• Given data
● ● ● ●

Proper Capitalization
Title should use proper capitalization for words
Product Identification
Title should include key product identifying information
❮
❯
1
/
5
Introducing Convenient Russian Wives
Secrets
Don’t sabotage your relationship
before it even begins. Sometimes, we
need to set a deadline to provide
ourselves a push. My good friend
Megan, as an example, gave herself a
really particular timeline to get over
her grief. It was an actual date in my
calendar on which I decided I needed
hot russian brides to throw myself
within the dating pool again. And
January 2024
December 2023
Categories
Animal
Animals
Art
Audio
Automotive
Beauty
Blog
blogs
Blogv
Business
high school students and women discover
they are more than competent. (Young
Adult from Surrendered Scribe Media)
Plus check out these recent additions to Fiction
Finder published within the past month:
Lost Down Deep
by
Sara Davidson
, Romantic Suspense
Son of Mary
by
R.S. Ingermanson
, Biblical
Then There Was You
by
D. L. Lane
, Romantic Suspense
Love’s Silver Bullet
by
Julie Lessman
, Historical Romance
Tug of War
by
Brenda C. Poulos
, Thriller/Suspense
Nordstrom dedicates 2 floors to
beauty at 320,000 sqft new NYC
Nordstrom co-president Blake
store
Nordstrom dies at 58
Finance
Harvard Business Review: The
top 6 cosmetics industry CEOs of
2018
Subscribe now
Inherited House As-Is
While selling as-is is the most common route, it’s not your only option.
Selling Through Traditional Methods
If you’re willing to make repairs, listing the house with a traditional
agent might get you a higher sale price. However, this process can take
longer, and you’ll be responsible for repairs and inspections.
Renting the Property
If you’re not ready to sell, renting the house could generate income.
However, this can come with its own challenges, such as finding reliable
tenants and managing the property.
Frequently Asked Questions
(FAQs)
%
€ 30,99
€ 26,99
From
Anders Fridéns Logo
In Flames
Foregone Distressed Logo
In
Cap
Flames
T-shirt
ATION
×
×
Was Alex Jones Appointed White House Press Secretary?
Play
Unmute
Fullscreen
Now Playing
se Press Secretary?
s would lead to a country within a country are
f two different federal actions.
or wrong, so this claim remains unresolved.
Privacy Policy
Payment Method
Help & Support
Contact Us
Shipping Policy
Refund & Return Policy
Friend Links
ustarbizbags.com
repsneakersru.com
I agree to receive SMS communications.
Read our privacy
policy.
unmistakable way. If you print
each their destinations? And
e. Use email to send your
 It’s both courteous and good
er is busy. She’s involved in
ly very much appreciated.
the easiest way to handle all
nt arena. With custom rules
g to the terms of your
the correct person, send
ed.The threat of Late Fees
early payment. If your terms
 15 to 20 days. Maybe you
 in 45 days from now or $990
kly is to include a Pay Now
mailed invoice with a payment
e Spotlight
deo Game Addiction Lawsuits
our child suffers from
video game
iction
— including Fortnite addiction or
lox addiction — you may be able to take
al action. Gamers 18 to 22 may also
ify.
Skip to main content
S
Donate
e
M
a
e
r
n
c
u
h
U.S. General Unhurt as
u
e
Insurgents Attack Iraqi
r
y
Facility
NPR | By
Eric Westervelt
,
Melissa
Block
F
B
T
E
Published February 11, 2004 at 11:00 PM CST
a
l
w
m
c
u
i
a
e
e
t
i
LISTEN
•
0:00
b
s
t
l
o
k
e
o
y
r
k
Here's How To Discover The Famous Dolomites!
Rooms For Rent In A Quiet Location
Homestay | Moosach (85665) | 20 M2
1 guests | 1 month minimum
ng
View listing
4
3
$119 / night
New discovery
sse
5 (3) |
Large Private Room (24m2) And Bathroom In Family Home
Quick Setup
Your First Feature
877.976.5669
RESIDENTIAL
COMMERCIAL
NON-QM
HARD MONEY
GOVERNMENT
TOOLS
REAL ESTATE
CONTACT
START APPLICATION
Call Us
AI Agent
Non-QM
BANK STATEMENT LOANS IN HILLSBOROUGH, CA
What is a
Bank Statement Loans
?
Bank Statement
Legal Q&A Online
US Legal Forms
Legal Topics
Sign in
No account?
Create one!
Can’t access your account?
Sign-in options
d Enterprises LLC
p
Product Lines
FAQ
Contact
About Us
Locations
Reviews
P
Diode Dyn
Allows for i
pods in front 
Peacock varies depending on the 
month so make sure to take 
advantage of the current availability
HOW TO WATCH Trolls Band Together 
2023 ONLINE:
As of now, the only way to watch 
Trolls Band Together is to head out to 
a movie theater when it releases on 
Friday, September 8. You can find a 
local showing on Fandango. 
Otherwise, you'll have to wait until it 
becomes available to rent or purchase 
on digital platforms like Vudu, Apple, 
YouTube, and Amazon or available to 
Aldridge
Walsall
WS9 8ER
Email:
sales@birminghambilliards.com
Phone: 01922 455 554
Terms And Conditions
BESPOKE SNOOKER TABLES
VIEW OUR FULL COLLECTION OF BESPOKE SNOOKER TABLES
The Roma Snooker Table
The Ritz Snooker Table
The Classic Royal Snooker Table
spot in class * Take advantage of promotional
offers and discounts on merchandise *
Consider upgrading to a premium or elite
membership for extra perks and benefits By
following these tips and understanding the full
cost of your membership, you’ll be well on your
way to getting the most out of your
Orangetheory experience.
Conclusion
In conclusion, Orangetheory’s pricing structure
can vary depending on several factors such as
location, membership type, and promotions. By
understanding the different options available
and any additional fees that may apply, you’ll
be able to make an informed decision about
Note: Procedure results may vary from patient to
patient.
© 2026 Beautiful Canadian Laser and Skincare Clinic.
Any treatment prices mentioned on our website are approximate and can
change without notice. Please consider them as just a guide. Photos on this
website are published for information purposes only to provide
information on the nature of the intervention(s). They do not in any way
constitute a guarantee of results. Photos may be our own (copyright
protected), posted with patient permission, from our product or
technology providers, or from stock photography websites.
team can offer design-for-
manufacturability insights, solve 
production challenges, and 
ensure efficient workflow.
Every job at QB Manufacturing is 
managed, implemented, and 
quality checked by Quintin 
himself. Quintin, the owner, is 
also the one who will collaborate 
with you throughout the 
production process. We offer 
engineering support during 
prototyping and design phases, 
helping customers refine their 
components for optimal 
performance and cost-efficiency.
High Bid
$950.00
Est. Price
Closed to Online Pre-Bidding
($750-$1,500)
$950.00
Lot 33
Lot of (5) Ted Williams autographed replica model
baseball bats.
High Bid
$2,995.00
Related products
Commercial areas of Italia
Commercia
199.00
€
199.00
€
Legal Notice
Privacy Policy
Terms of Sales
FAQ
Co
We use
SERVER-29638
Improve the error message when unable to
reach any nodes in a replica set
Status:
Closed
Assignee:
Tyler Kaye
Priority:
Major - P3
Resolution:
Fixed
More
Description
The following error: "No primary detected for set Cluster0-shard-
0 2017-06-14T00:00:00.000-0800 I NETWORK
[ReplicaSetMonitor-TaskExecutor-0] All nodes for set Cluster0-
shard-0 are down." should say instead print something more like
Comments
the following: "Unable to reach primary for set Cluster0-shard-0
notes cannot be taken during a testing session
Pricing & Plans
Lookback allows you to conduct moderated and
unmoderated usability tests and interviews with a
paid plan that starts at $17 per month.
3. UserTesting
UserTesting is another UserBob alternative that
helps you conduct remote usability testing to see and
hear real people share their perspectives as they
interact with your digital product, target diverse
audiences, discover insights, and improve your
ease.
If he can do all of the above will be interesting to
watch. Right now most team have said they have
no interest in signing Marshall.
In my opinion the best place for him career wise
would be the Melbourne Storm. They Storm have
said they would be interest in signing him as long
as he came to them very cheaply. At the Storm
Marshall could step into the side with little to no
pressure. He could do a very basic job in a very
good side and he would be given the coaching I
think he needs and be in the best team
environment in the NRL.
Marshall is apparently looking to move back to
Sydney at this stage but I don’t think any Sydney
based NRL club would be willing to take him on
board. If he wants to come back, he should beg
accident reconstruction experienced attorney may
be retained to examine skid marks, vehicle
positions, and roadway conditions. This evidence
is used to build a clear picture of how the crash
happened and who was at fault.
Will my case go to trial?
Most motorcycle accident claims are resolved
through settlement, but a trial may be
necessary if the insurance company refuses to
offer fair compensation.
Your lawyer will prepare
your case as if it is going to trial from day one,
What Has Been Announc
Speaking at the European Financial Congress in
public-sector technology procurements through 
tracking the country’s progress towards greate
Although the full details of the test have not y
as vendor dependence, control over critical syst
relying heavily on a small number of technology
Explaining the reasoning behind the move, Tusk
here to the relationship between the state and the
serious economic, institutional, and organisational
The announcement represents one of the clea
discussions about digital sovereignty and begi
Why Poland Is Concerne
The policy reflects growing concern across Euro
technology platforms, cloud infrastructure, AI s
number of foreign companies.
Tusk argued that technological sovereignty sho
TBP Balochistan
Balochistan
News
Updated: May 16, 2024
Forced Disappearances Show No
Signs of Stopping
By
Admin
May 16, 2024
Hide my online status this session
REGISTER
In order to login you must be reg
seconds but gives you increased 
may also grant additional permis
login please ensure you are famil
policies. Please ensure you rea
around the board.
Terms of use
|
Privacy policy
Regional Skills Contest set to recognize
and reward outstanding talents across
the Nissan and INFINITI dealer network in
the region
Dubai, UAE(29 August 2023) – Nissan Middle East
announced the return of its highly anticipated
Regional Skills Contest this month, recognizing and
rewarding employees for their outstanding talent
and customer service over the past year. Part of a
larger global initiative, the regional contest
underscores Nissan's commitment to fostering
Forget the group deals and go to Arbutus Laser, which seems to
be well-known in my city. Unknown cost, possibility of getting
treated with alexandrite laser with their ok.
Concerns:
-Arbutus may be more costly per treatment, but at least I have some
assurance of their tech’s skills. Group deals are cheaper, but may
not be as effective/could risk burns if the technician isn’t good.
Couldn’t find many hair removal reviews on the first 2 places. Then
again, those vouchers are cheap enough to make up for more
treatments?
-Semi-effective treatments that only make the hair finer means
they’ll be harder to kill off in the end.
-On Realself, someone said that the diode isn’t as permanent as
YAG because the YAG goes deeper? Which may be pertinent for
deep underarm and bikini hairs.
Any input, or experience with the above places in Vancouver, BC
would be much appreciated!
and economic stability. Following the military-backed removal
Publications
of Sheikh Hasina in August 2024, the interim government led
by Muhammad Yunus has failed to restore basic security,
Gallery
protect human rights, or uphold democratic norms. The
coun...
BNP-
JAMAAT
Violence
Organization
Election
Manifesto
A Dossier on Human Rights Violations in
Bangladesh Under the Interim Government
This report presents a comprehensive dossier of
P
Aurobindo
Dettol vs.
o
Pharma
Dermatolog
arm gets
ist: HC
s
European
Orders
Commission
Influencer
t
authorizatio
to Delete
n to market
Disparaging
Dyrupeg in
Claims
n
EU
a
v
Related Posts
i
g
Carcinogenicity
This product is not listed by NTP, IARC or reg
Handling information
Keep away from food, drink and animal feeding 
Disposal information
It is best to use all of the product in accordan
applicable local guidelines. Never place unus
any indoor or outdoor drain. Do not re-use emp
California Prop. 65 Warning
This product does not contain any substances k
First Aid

● ● ● ●

• Exercise goal
Would you return each line of the material above, unchanged, from the first one through the line where "Harvard Business Review: The" appears?

• Expected answer
Proper Capitalization
Title should use proper capitalization for words
Product Identification
Title should include key product identifying information
❮
❯
1
/
5
Introducing Convenient Russian Wives
Secrets
Don’t sabotage your relationship
before it even begins. Sometimes, we
need to set a deadline to provide
ourselves a push. My good friend
Megan, as an example, gave herself a
really particular timeline to get over
her grief. It was an actual date in my
calendar on which I decided I needed
hot russian brides to throw myself
within the dating pool again. And
January 2024
December 2023
Categories
Animal
Animals
Art
Audio
Automotive
Beauty
Blog
blogs
Blogv
Business
high school students and women discover
they are more than competent. (Young
Adult from Surrendered Scribe Media)
Plus check out these recent additions to Fiction
Finder published within the past month:
Lost Down Deep
by
Sara Davidson
, Romantic Suspense
Son of Mary
by
R.S. Ingermanson
, Biblical
Then There Was You
by
D. L. Lane
, Romantic Suspense
Love’s Silver Bullet
by
Julie Lessman
, Historical Romance
Tug of War
by
Brenda C. Poulos
, Thriller/Suspense
Nordstrom dedicates 2 floors to
beauty at 320,000 sqft new NYC
Nordstrom co-president Blake
store
Nordstrom dies at 58
Finance
Harvard Business Review: The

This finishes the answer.